Joaquín Giannuzzi was born in 1924 in Buenos Aires, Argentina, and died in 2004. His ten collections of poetry, written while working as a professional journalist, established his reputation as one of the most admired Spanish-language poets of his time. With quiet intensity, his work attends to the objects of the world – apples arranged in a bowl, a blue cup, the hand of a grandmother – with a mind attuned to their immanence, to the disturbance as well as the apparent finality of their otherness.

Introducing Giannuzzi to British readers for the first time in this bilingual Spanish/English selection, his translator Richard Gwyn writes that he ‘cast a powerful influence over two subsequent generations of Argentinian writers, for many of whom Giannuzzi represents a kind of model, his understated, pessimistic, yet always humane poetry contemplating the tumultuous and, for Argentina, often ruinous second half of the twentieth century’.
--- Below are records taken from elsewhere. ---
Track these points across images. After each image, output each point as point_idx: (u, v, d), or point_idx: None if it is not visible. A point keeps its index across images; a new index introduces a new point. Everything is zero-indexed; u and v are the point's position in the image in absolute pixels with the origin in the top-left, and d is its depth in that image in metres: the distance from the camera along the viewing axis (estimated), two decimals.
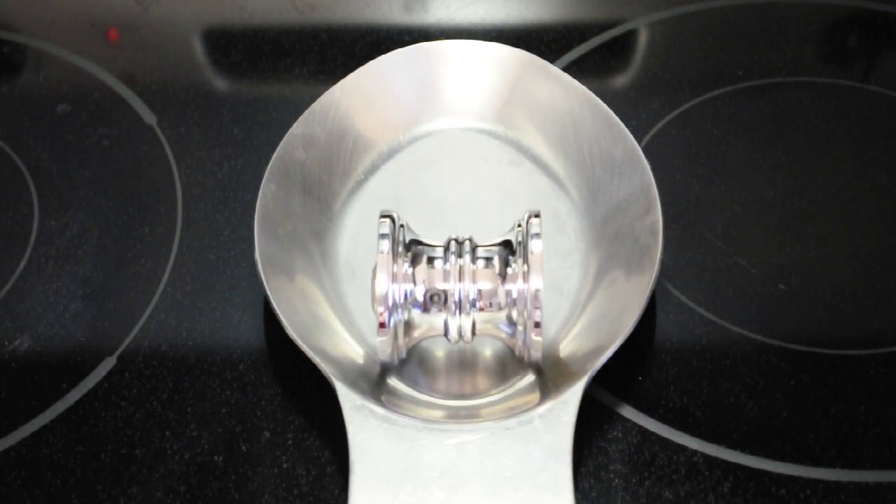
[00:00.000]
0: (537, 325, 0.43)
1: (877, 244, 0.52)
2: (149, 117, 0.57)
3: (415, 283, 0.44)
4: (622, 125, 0.51)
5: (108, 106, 0.58)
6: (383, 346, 0.44)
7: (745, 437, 0.45)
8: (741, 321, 0.49)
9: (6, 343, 0.49)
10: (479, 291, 0.44)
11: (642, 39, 0.62)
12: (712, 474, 0.44)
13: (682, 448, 0.45)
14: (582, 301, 0.48)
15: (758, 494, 0.43)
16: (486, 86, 0.54)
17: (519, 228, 0.45)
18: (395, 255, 0.44)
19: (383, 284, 0.43)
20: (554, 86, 0.53)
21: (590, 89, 0.52)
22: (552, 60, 0.57)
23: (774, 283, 0.50)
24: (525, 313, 0.44)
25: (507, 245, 0.45)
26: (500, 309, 0.44)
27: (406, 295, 0.44)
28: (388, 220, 0.44)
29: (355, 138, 0.53)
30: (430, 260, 0.44)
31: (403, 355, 0.45)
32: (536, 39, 0.61)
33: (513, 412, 0.43)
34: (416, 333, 0.45)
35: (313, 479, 0.44)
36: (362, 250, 0.50)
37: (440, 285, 0.44)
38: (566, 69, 0.55)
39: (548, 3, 0.64)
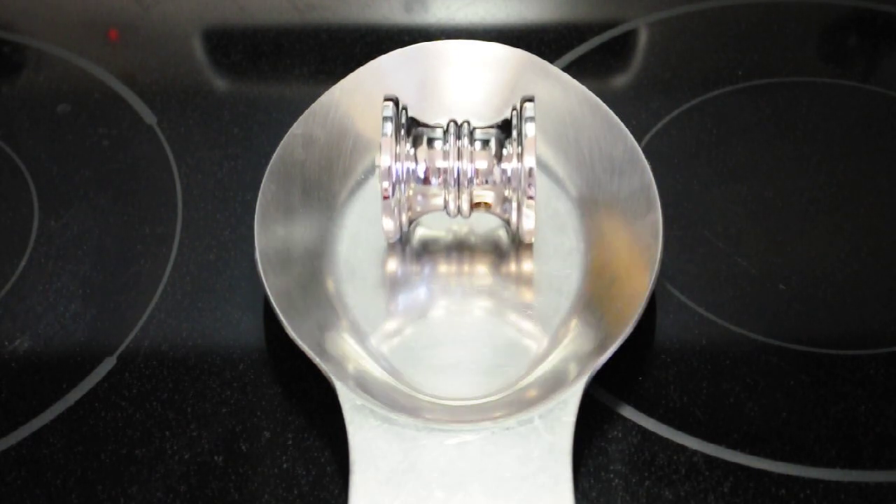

‘Do not let the eloquence of Joaquín O. Giannuzzi’s poetry put you off discovering in full his singular, destabilising and pessimistic, but humane take on the world. Or his “pacing the no-man’s-land between the speaking subject and the things of this world”, as Richard Gwyn – his translator and prefacer in this book of selected work – aptly puts it . . . Several times we sit with Giannuzzi peacefully at a window or a table only to be led quietly towards something bizarre, disastrous or shocking. I found these still-lives poised on precipices very powerful. When Gianuzzi speaks of the “constant homicide of creation” this is no empty gesture; it feels very real, placed as it is in Giannuzzi’s calm contemplations. His poetry is always aware of the presence of violence behind a wall, of politics and the turbulent South American twentieth century, without losing its universal qualities.’ – Nia Davies, Poetry Wales

‘The contemporary Buenos Aires poetry scene has its own particular fervour, featuring live readings accompanied by music. But here I will unapologetically recommend a classic, Joaquín Giannuzzi (1924–2004) … there’s something about Giannuzzi’s objectivist poetry of ideas that finds kinship with poems by Eugenio Montale, W.H. Auden, Edgar Lee Masters, Césare Pavese and T. S. Eliot. A musical rhythm also runs through his collections, and it’s unsurprising to learn that Giannuzzi venerated Bach, Handel and Beethoven, as well as Chopin’s Preludes and Schumann’s Kinderszenen … Giannuzzi worked as a journalist, lived out a bourgeois life coloured by historical events at the side of his wife Libertad Demitrópulos (a talented novelist in her own right) and died in the province of Salta, in the north of Argentina. Readers of English have the option of Richard Gwyn’s A Complicated Mammal: Selected Poems (CB Editions, 2010), while readers of Spanish are recommended to seek out the excellent collection of secondary sources compiled by Jorge Fondebrider, Giannuzzi: Reseñas, artículos y trabajos académicos sobre su obra (Ediciones del Dock, 2010). That volume features essays by writers such as Daniel Freidemberg (“each poem is an unfolded thought, generally jumping off from a concrete image”), Fabián Casas (who notes the “Borgesean importance of adjectives” in Giannuzzi’s work and explains his attention to objects is natural as “these are constructed by men and contain at their centre a reason and use”) and Fondebrider (whom Giannuzzi told, in an interview, that “objects are one of my obsessions. They are like secret substances, one of many enigmas … metaphorical language is the only one capable of revealing the world’s meaning”).’ – Jessica Sequeira, Glasgow Review of Books (‘Reads of the Year 2014’).

‘These are great poems, short, modern, dark lyrics by a poet compared by Jessica Sequeira to Montale, Auden, Pavese and T. S. Eliot. Richard Gwyn has done a magnificent job in translating them for us.’ – Martyn Crucefix.